Jennifer le regarde étonnée. Reid n’est pas du genre expansif. Elle sent bien dans ces mots un soulagement, un réconfort réel, mais elle ignore si ceux-ci lui sont destinés, pour soulager sa culpabilité ou sont destinés à Spencer pour une raison qu’elle ignore. Elle le fixe avec surprise. Il ne s’en étonne pas, se contentant de mordiller sa lèvre inférieure, de regarder un peu partout autour d’elle comme si son œil cherchait à s’accommoder sur un champ visuel, bref il était égal à lui-même, du 100% Spencer Reid. JJ sourit puis rit franchement.
-Allez viens, on va voir le directeur pour bloquer les issues arrières et ainsi canaliser le flux d’enfants vers la porte principale.
 
***
Garcia adore ses ordinateurs. Elle les bichonne et leur parle avec affection. Pourtant aujourd’hui ceux-ci sont peu bavards et cela agace la belle.
-Bon, allez les jolis, dites-moi ce que vous avez trouvé d’intéressant.
Comme par une étrange magie qui surprendrait le commun des mortels mais qui finalement ne semble pas perturber la terrible hackeuse du FBI, un appel de Derek résonne dans ses multiples haut-parleurs.
-Dis-moi ce que tu as trouvé d’intéressant ma jolie !
Pénélope Garcia ne peut retenir son rire, sexy et chaleureux.
-Garcia, on a besoin de toi.
-Comme toujours mon beau brun, mais pour cette fois je suis totalement impuissante. Rien, nada, macache. Aucune trace d’enlèvement, ni même de tentative dans le Nevada il y a douze ans.
-Et pour…
-Et pour ton autre demande, c’est kifkif ! Dans chacun des cas précédents, l’enlèvement a eu lieu dans un contexte paisible, sans autre dossier difficile en cours de gestion. La police n’était pas surchargée si tu vois ce que je veux dire… Aucune raison d’être dispersée, à part peut-être l’envie de flemmarder devant une Budweisser.
Morgan laisse passer un instant de silence puis reprend avec une voix chaude et langoureuse comme il sait si bien le faire.
-Merci Garcia, t’es vraiment géniale !
 
***
-Spencer !
-Hum ?
-A quoi penses-tu ?
-Regarde autour de toi JJ. Il y a très peu de zone propice à un enlèvement. Nous avons fermé tout les accès autre que l’entrée principale. D’ici moins de dix minutes ce sera la cohue. Une marée humaine d’enfants courant et criant sans prêter la moindre attention à leur environnement. Autour de nous il n’y a que le parking qui sera rempli de professeurs et de parents d’élève qui eux seront à l’affût et la grande route qui aboutit obligatoirement à la 84 et aux barrages de police. Que peut espérer le sujet ?

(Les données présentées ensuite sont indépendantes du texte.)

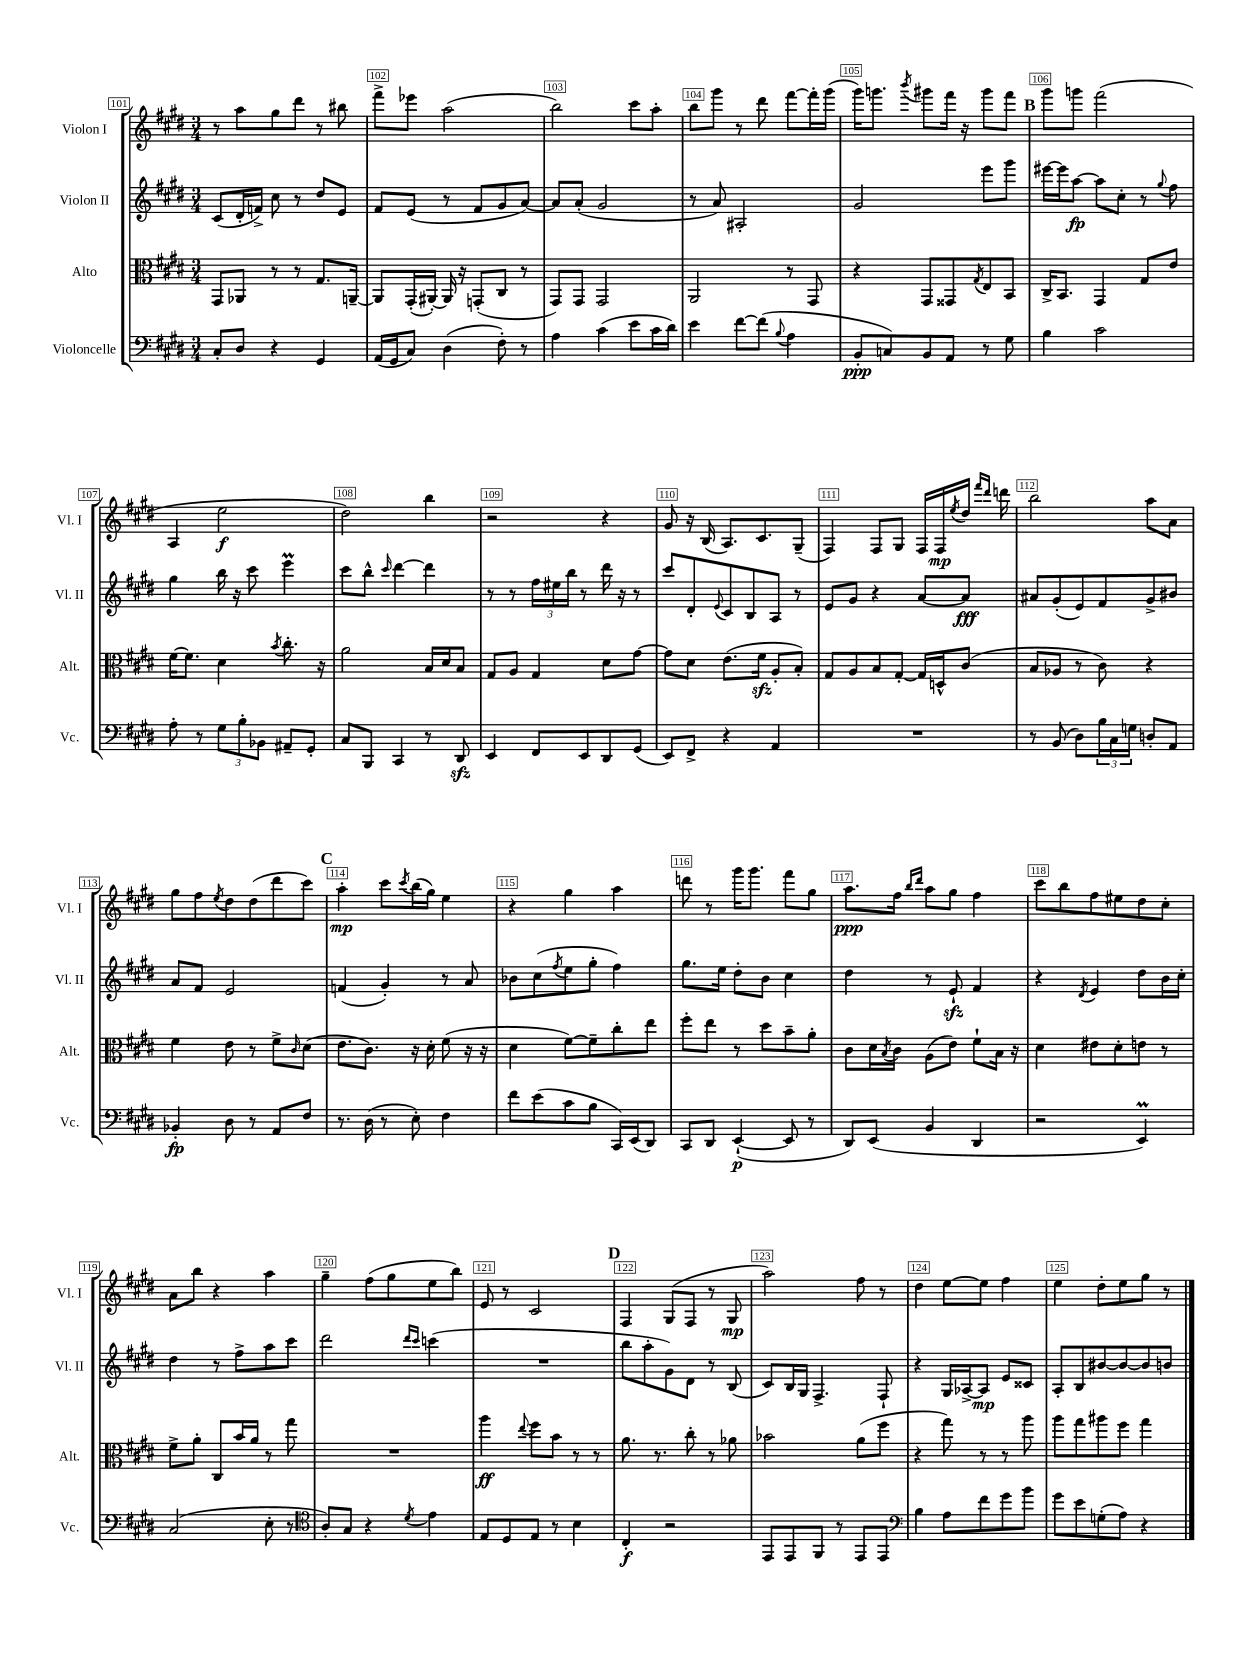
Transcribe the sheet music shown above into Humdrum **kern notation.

**kern	**dynam	**kern	**dynam	**kern	**dynam	**kern	**dynam
*part4	*part4	*part3	*part3	*part2	*part2	*part1	*part1
*staff4	*staff4	*staff3	*staff3	*staff2	*staff2	*staff1	*staff1
*I"Violoncelle	*	*I"Alto	*	*I"Violon II	*	*I"Violon I	*
*I'Vc.	*	*I'Alt.	*	*I'Vl. II	*	*I'Vl. I	*
*clefF4	*	*clefC3	*	*clefG2	*	*clefG2	*
*k[f#c#g#d#]	*	*k[f#c#g#d#]	*	*k[f#c#g#d#]	*	*k[f#c#g#d#]	*
*M3/4	*	*M3/4	*	*M3/4	*	*M3/4	*
=101	=101	=101	=101	=101	=101	=101	=101
8C#'/L	.	8GG#/L	.	(8c#/L	.	8r	.
8D#/J	.	8AA-X/J	.	16d#'/L	.	8aa\L	.
.	.	.	.	16fn^/JJ)	.	.	.
4r	.	8r	.	8cc#\	.	8gg#\	.
.	.	8r	.	8r	.	8ddd#\J	.
4GG#/	.	8.G#/L	.	8dd#/L	.	8r	.
.	.	.	.	8e/J	.	8bb#X\	.
.	.	[16AAn~/Jk	.	.	.	.	.
=102	=102	=102	=102	=102	=102	=102	=102
(16AA/LL	.	8AA/L]	.	8f#/L	.	8fff#^\L	.
16GG#/J	.	.	.	.	.	.	.
8C#/J)	.	(16GG#'/L	.	(8e/J	.	8eee-X\J	.
.	.	[16AA#X'/JJ)	.	.	.	.	.
(4D#\	.	16AA#/]	.	8r	.	(2aa\	.
.	.	16r	.	.	.	.	.
.	.	(8GGn'/L	.	8f#/L	.	.	.
8F#'\)	.	8C#/J	.	8g#/	.	.	.
8r	.	8r	.	[8a/J)	.	.	.
=103	=103	=103	=103	=103	=103	=103	=103
4A\	.	8GG#/L)	.	8a/L]	.	2bb\)	.
.	.	8GG#/J	.	(8a'/J	.	.	.
(4c#\	.	2GG#/	.	2g#/	.	.	.
8e\L	.	.	.	.	.	8ccc#\L	.
16c#\L	.	.	.	.	.	8aa'\J	.
16d#\JJ)	.	.	.	.	.	.	.
=104	=104	=104	=104	=104	=104	=104	=104
4e\	.	2AA/	.	8r	.	8bb\L	.
.	.	.	.	8a/)	.	8ggg#\J	.
[8f#\L	.	.	.	2A#X'/	.	8r	.
(8f#\J]	.	.	.	.	.	8ddd#\	.
8qqB/	.	.	.	.	.	.	.
4A\	.	8r	.	.	.	[8fff#\L	.
.	.	8GG#/	.	.	.	16fff#'\L]	.
.	.	.	.	.	.	(16ggg#\JJ	.
=105	=105	=105	=105	=105	=105	=105	=105
8BB'/L	ppp	4r	.	2g#/	.	16ggg#\KL)	.
.	.	.	.	.	.	8.gggn\J	.
8Cn/)	.	.	.	.	.	.	.
.	.	.	.	.	.	8qbbb/	.
8BB/	.	8GG#/L	.	.	.	8ggg#X\L	.
8AA/J	.	8GG##X/	.	.	.	16fff#\Jk	.
.	.	.	.	.	.	16r	.
.	.	8qG#/	.	.	.	.	.
8r	.	8E/	.	8eee\L	.	8ggg#\L	.
8G#\	.	8BB/J	.	8ggg#\J	.	8fff#\J	.
!!LO:REH:place=s1:t=B
=106	=106	=106	=106	=106	=106	=106	=106
4B\	.	16C#^/KL	.	[16eee#X\LL	.	8ggg#\L	.
.	.	8.BB/J	.	16eee#\J]	.	.	.
.	.	.	.	[8aa\J	fp	8gggn\J	.
2c#\	.	4GG#/	.	8aa\L]	.	(2fff#\	.
.	.	.	.	8cc#'\J	.	.	.
.	.	8G#/L	.	8r	.	.	.
.	.	.	.	8qqgg#/	.	.	.
.	.	8e/J	.	8ff#\	.	.	.
!!LO:LB:g=z
=107	=107	=107	=107	=107	=107	=107	=107
8A'\	.	[16f#\KL	.	4gg#\	.	4A/	.
.	.	8.f#\J]	.	.	.	.	.
8r	.	.	.	.	.	.	.
12G#\L	.	4d#\	.	16bb\	.	2ee\	f
.	.	.	.	16r	.	.	.
12B'\	.	.	.	.	.	.	.
.	.	.	.	8ccc#\	.	.	.
12BB-X\J	.	.	.	.	.	.	.
.	.	8qb/	.	.	.	.	.
8AA#X~/L	.	8.cc#'\	.	4eeeM\	.	.	.
8GG#'/J	.	.	.	.	.	.	.
.	.	16r	.	.	.	.	.
=108	=108	=108	=108	=108	=108	=108	=108
8C#/L	.	2a\	.	8ccc#\L	.	2dd#\)	.
8BBB/J	.	.	.	8bb^^\J	.	.	.
.	.	.	.	16qqccc#/	.	.	.
4CC#/	.	.	.	[4ddd#\	.	.	.
8r	.	16B/LL	.	4ddd#\]	.	4bb\	.
.	.	16d#/J	.	.	.	.	.
8DD#zz/	.	8B/J	.	.	.	.	.
=109	=109	=109	=109	=109	=109	=109	=109
4EE/	.	8G#/L	.	8r	.	2r	.
.	.	8A/J	.	8r	.	.	.
8FF#/L	.	4G#/	.	24ff#\LL	.	.	.
.	.	.	.	24ee#X\	.	.	.
.	.	.	.	24bb\JJ	.	.	.
8EE/	.	.	.	8r	.	.	.
8DD#/	.	8d#\L	.	16ddd#\	.	4r	.
.	.	.	.	16r	.	.	.
(8GG#/J	.	[8g#\J	.	8r	.	.	.
=110	=110	=110	=110	=110	=110	=110	=110
8EE/L)	.	8g#\L]	.	8ccc#/L	.	8g#/	.
8FF#^/J	.	8d#\J	.	8d#'/	.	16r	.
.	.	.	.	.	.	(16B/	.
.	.	.	.	8qqe/	.	.	.
4r	.	(8.e\L	.	8c#/	.	8.A/L)	.
.	.	.	.	8B/	.	.	.
.	.	16f#zz\Jk	.	.	.	8.c#/	.
4AA/	.	8A'/L	.	8A/J	.	.	.
.	.	8B'/J)	.	8r	.	(8G#~/J	.
=111	=111	=111	=111	=111	=111	=111	=111
2.r	.	8G#/L	.	8e/L	.	4F#/)	.
.	.	8A/	.	8g#/J	.	.	.
.	.	8B/	.	4r	.	8F#/L	.
.	.	[8G#'/J	.	.	.	8G#/J	.
.	.	16G#/LL]	.	[8a/L	.	16F#/LL	.
.	.	16Dn^^/J	.	.	.	16F#/	mp
.	.	.	.	.	.	8qee/	.
.	.	(8c#/J	.	8a/J]	fff	16dd#/JJ	.
.	.	.	.	.	.	16qqfff#/LL	.
.	.	.	.	.	.	16qqddd#/JJ	.
.	.	.	.	.	.	16dddn\	.
=112	=112	=112	=112	=112	=112	=112	=112
8r	.	8B/L	.	8a#X/L	.	2bb\	.
(8BB/	.	8A-X/J	.	(8g#'/	.	.	.
8D#\L)	.	8r	.	8e/)	.	.	.
24B\L	.	8c#\)	.	8f#/	.	.	.
24C#\	.	.	.	.	.	.	.
24Gn\JJ	.	.	.	.	.	.	.
8Dn'/L	.	4r	.	8g#^/	.	8aa\L	.
8AA/J	.	.	.	8b#X/J	.	8a\J	.
!!LO:LB:g=z
=113	=113	=113	=113	=113	=113	=113	=113
4BB-X'/	fp	4f#\	.	8a/L	.	8gg#\L	.
.	.	.	.	8f#/J	.	8ff#\	.
.	.	.	.	.	.	8qee/	.
8D#\	.	8e\	.	2e/	.	8dd#\	.
8r	.	8r	.	.	.	(8dd#\	.
8AA/L	.	8f#^\L	.	.	.	8ddd#\	.
.	.	16qqc#/	.	.	.	.	.
8F#/J	.	(8d#\J	.	.	.	8ccc#\J)	.
!!LO:REH:place=s1:t=C
=114	=114	=114	=114	=114	=114	=114	=114
8.r	.	8.e\L	.	(4fn/	.	4aa'\	mp
(16D#\	.	8.c#\J)	.	.	.	.	.
8r	.	.	.	4g#'/)	.	8ccc#\L	.
.	.	.	.	.	.	8qccc#/	.
8E'\)	.	16r	.	.	.	(16bb\L	.
.	.	16d#'\	.	.	.	16gg#\JJ)	.
4F#\	.	(8f#\	.	8r	.	4ee\	.
.	.	16r	.	8a/	.	.	.
.	.	16r	.	.	.	.	.
=115	=115	=115	=115	=115	=115	=115	=115
8f#\L	.	4d#\	.	8b-X\L	.	4r	.
(8e\	.	.	.	(8cc#\	.	.	.
.	.	.	.	8qff#/	.	.	.
8c#\	.	[8f#\L)	.	8ee\	.	4gg#\	.
8B\J	.	8f#~\]	.	8gg#'\J	.	.	.
16CC#/LL)	.	8cc#'\	.	4ff#\)	.	4aa\	.
(16EE/J	.	.	.	.	.	.	.
8DD#/J)	.	8ee\J	.	.	.	.	.
=116	=116	=116	=116	=116	=116	=116	=116
8CC#/L	.	8ff#'\L	.	8.gg#\L	.	8dddn\	.
8DD#/J	.	8ee\J	.	.	.	8r	.
.	.	.	.	16ee\Jk	.	.	.
([4EE`/	p	8r	.	8dd#'\L	.	16ggg#\KL	.
.	.	.	.	.	.	8.ggg#\J	.
.	.	8dd#\L	.	8b\J	.	.	.
8EE/]	.	8b~\	.	4cc#\	.	8fff#\L	.
8r	.	8a'\J	.	.	.	8gg#\J	.
=117	=117	=117	=117	=117	=117	=117	=117
8DD#/L)	.	8c#\L	.	4dd#\	.	8.aa\L	ppp
(8EE/J	.	16d#\L	.	.	.	.	.
.	.	8qB/	.	.	.	.	.
.	.	16c#\JJ	.	.	.	16ff#\Jk	.
.	.	.	.	.	.	16qqbb/LL	.
.	.	.	.	.	.	16qqddd#/JJ	.
4BB/	.	(8A\L	.	8r	.	8aa\L	.
.	.	8e\J)	.	8ezz`/	.	8gg#\J	.
4DD#/	.	8f#`\L	.	4f#/	.	4ff#\	.
.	.	16B\Jk	.	.	.	.	.
.	.	16r	.	.	.	.	.
=118	=118	=118	=118	=118	=118	=118	=118
2r	.	4d#\	.	4r	.	8ccc#\L	.
.	.	.	.	.	.	8bb\	.
.	.	.	.	8qd#/	.	.	.
.	.	8e#X\L	.	4e/	.	8ff#\	.
.	.	8d#'\	.	.	.	8ee#X\	.
4EEM/)	.	8en\J	.	8dd#\L	.	8dd#\	.
.	.	8r	.	16b\L	.	8cc#'\J	.
.	.	.	.	16cc#'\JJ	.	.	.
!!LO:LB:g=z
=119	=119	=119	=119	=119	=119	=119	=119
(2C#/	.	8f#^\L	.	4dd#\	.	8a\L	.
.	.	8a'\J	.	.	.	8bb\J	.
.	.	8C#/L	.	8r	.	4r	.
.	.	16b/L	.	8ff#^\L	.	.	.
.	.	16a/JJ	.	.	.	.	.
8E'\	.	8r	.	8aa\	.	4aa\	.
8r	.	8gg#\	.	8ccc#\J	.	.	.
=120	=120	=120	=120	=120	=120	=120	=120
*clefC4	*	*	*	*	*	*	*
8A'/L)	.	2.r	.	2ddd#\	.	4gg#~\	.
8G#/J	.	.	.	.	.	.	.
4r	.	.	.	.	.	(8ff#\L	.
.	.	.	.	.	.	8gg#\	.
.	.	.	.	16qqddd#/LL	.	.	.
8qd#/	.	.	.	16qqccc#/JJ	.	.	.
4e\	.	.	.	(4cccn\	.	8ee\	.
.	.	.	.	.	.	8bb\J)	.
=121	=121	=121	=121	=121	=121	=121	=121
8E/L	.	4aa\	ff	2.r	.	8e/	.
8D#/	.	.	.	.	.	8r	.
.	.	8qqee/	.	.	.	.	.
8E/J	.	8ff#\L	.	.	.	2c#/	.
8r	.	8b\J	.	.	.	.	.
4B\	.	8r	.	.	.	.	.
.	.	8r	.	.	.	.	.
!!LO:REH:place=s1:t=D
=122	=122	=122	=122	=122	=122	=122	=122
4C#'/	f	8.a\	.	8bb\L	.	4F#/	.
.	.	.	.	8aa'\	.	.	.
.	.	8.r	.	.	.	.	.
2r	.	.	.	8g#\)	.	(8G#/L	.
.	.	8cc#'\	.	8d#\J	.	8F#/J	.
.	.	8r	.	8r	.	8r	.
.	.	8a-X\	.	(8B/	.	8G#/	mp
=123	=123	=123	=123	=123	=123	=123	=123
8EE/L	.	2b-X\	.	8c#/L)	.	2aa\)	.
8EE/	.	.	.	16B/L	.	.	.
.	.	.	.	16G#/JJ	.	.	.
8FF#/J	.	.	.	4.F#^/	.	.	.
8r	.	.	.	.	.	.	.
8EE/L	.	(8a\L	.	.	.	8ff#\	.
8EE/J	.	8ff#\J	.	8F#`/	.	8r	.
=124	=124	=124	=124	=124	=124	=124	=124
*clefF4	*	*	*	*	*	*	*
4B\	.	4r	.	4r	.	4dd#\	.
8A\L	.	8gg#\)	.	16G#/LL	.	[8ee\L	.
.	.	.	.	[16A-X^/J	.	.	.
8f#\	.	8r	.	8A-/J]	mp	8ee\J]	.
8g#\	.	8r	.	8e/L	.	4ff#\	.
8b\J	.	8aa\	.	8c##X/J	.	.	.
=125	=125	=125	=125	=125	=125	=125	=125
8g#\L	.	8aa\L	.	8A'/L	.	4ee\	.
8e\	.	8gg#\	.	8B/	.	.	.
(8Gn'\	.	8aa#X\	.	[8b#X/	.	8dd#'\L	.
8A\J)	.	8ff#\J	.	8b#/_	.	8ee\	.
4r	.	4gg#\	.	8b#/]	.	8gg#\J	.
.	.	.	.	8bn/J	.	8r	.
==	==	==	==	==	==	==	==
*-	*-	*-	*-	*-	*-	*-	*-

-Qu’est-ce que tu veux me faire dire ?
-Il n’est pas idiot, loin de là. Tout cela résulte d’un plan qui doit être minutieux et calibré au millimètre. En quoi avons-nous agit différemment de ce qu’il espérait ?
-Tu sais toi, ce qu’il attendait de nous ?
-Non. Mais je ne me sens pas à l’aise du tout. Comme dirait Gideon, il y a quelque chose qui cloche.
-Qui cloche ?!
JJ quitte l’établissement scolaire des yeux et se tourne vers Spencer, les yeux rieurs et taquins. Le docteur Reid est plus pâle qu’à son accoutumé. Rien que cela suffit à faire disparaître le sourire de JJ, rien que cela, et son attitude fragile et étrangement enfantine. Spencer se rapproche de Jennifer et lui attrape la main comme un gamin cherchant l’assentiment d’un adulte.
-Tu m’as très bien compris JJ.  N’est-ce pas ?!
Ses yeux sont à la limite d’une inondation magistrale. Un effort surhumain permet de limiter le débordement. Alors que ses mots ne sont que murmures, Reid quitte son amie du regard tout en maintenant la pression sur sa main.
-Quoiqu’il arrive, cette fois-ci, on ne se quitte pas.
Jennifer sent une boule se nouer dans son creux épigastrique. Une boule monstrueuse nommée culpabilité. Soudainement l’attente de la vague devient oppressante. Si elle l’ignorait encore, maintenant c’est un fait : la peur est contagieuse, surtout quand celle-ci est irraisonnée.